A friend of mine suffered what I believe is the absolute worst nightmare for a parent – losing your child. It’s been over 19 months for her, but her heartbreak and struggle continue even to this day. Three months ago, I, too, suffered a tragic loss; something that I never imagined.

Jean was the first person to reach out to me and provided the greatest gifts – a listening ear, words of comfort, empathy, the gift of her time. She invited me over for lunch. She let me cry on her shoulder without giving advice and instruction. She bought chicken soup over which we cried more and let grow cold. She disclosed that most friends and family eventually became weary of her grief funk and slowly distanced themselves from her. She confessed that she used to be “one of those people” – she avoided the griever because it was too uncomfortable — until it it happened to her.  Their tears continued, they didn’t smile even after months.  “Stop it already”, “be strong”, “get over it”, “get professional help” is all she could think.

She told me that well-meaning people want to fix you. Some will try to label your grief; after all, if it is correctly diagnosed, then there is a solution, right? Some psychiatrists and counselors have identified “stages of grief”; unfortunately, they aren’t linear. She told me you won’t move from one to the next in a nice step-by-step process. Or like C.S. Lewis describes “am I going in circles, or dare I hope that I’m on a spiral? But if a spiral, am I going up or down?”

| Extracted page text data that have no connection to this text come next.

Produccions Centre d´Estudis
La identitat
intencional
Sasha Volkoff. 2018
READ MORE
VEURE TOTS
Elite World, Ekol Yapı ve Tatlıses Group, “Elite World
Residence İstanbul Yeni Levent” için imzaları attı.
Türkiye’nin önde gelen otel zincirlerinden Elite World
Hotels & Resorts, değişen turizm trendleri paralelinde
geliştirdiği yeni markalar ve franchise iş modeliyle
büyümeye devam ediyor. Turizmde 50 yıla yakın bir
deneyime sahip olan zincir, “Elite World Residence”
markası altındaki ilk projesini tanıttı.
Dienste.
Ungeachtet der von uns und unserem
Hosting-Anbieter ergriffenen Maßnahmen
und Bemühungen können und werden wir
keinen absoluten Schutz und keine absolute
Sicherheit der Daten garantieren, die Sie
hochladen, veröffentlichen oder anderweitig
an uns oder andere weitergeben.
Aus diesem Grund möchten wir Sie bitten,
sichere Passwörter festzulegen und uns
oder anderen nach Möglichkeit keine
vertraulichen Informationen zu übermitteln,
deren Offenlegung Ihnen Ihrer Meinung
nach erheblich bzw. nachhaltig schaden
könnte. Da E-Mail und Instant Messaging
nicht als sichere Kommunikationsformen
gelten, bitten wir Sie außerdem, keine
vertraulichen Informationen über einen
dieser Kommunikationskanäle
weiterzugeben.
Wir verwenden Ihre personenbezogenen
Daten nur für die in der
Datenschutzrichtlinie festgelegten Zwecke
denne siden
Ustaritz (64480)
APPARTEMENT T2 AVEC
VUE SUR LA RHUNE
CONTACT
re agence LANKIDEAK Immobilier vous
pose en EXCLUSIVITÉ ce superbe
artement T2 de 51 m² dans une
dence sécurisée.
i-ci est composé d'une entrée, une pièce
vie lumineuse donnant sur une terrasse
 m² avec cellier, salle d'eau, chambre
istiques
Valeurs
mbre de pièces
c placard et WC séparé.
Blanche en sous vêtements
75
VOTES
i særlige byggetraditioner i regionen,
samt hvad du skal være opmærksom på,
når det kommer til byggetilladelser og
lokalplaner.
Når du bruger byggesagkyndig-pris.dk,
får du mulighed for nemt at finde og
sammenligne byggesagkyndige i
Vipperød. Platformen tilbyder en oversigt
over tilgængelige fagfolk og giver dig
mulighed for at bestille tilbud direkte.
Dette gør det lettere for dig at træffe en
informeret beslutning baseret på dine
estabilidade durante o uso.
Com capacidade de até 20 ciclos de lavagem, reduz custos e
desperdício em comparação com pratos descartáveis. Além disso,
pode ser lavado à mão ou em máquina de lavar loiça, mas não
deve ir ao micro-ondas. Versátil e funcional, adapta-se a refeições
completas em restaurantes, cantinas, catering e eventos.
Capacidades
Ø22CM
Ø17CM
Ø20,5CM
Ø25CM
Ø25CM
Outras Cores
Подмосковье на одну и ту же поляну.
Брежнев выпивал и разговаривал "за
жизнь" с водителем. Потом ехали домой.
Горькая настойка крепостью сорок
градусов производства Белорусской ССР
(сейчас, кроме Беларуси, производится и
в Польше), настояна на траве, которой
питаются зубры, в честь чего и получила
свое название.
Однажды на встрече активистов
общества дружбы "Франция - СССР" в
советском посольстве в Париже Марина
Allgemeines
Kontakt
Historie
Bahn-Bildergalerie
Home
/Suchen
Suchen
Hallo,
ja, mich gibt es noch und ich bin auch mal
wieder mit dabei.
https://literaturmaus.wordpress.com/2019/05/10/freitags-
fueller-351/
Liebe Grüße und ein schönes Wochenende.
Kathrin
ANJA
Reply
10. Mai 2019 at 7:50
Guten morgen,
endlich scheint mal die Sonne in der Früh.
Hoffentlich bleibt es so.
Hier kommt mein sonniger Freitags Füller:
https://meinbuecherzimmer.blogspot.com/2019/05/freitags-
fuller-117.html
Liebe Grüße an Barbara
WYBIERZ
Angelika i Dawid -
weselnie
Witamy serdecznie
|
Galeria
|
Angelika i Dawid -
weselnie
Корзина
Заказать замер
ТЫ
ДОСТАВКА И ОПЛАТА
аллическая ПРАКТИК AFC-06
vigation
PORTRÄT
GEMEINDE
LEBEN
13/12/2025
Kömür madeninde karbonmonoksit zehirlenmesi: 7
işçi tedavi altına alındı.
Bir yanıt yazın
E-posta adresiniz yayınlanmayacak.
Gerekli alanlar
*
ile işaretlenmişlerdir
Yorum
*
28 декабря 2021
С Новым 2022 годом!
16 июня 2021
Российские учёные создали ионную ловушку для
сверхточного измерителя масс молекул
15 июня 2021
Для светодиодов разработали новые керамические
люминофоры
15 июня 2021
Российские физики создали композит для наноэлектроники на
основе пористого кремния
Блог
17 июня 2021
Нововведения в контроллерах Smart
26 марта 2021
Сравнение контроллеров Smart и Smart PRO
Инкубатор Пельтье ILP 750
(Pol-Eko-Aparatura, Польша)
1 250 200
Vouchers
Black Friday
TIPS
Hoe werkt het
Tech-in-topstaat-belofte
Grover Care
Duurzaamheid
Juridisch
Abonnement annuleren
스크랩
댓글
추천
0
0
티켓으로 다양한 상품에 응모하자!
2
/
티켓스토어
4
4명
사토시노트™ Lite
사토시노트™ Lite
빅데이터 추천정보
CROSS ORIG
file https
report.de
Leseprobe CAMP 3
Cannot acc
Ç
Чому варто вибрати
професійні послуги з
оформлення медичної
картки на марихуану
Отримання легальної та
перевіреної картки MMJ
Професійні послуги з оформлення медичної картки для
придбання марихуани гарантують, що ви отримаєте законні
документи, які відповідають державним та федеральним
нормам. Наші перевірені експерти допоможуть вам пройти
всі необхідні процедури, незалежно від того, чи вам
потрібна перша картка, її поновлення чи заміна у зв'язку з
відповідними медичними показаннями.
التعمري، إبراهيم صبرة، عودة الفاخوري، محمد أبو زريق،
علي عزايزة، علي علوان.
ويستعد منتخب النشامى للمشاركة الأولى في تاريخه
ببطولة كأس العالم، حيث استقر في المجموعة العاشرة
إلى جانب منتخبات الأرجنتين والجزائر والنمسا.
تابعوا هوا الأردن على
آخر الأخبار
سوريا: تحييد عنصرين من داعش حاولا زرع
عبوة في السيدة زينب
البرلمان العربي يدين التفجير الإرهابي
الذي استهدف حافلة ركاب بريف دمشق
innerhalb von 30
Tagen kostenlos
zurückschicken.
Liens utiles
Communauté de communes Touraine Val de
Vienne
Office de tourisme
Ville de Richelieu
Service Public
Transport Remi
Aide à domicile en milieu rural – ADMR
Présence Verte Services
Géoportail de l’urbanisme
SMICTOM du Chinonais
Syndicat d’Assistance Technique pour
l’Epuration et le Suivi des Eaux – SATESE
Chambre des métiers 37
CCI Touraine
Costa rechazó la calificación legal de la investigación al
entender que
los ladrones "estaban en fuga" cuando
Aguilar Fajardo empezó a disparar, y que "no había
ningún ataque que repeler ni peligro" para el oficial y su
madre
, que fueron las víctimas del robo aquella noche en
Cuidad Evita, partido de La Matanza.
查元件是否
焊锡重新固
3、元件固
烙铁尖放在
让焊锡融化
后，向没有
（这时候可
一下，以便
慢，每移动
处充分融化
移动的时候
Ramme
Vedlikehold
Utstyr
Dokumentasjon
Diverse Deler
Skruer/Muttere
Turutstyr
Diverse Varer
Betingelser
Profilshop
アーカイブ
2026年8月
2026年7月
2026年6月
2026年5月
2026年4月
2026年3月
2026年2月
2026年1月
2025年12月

She shared that the one and only thing she wants to do is talk about her son. She wants to tell everyone she meets about her son. She wants to remember all 28 years of his short life. Despite the pain that remembering brings, it provides comfort to share because she remembers the beautiful person he was while he was here. She told me that some choose to forget or not acknowledge because it’s less painful for them – “out of sight, out of mind”.

I am experiencing everything she shared with me like it’s a well-scripted play. Like her, remembering John is not an option; it’s a conscious choice. I remember my gorgeous husband, my friend, my companion and my soul mate. I remember because we were blessed with 20 wonderful years together; to not remember means these years didn’t exist. I remember the beautiful memories we created together which motivate me to write. I write because I promised to share our love story. Eventually, I will share our story because we want to inspire others to pursue their dreams and make them reality.

My request, if you have read this post, is that you develop empathy, not unresponsiveness.  The greatest gifts you can provide to someone like me and my friend are a listening ear, words of comfort, empathy and the gift of your time.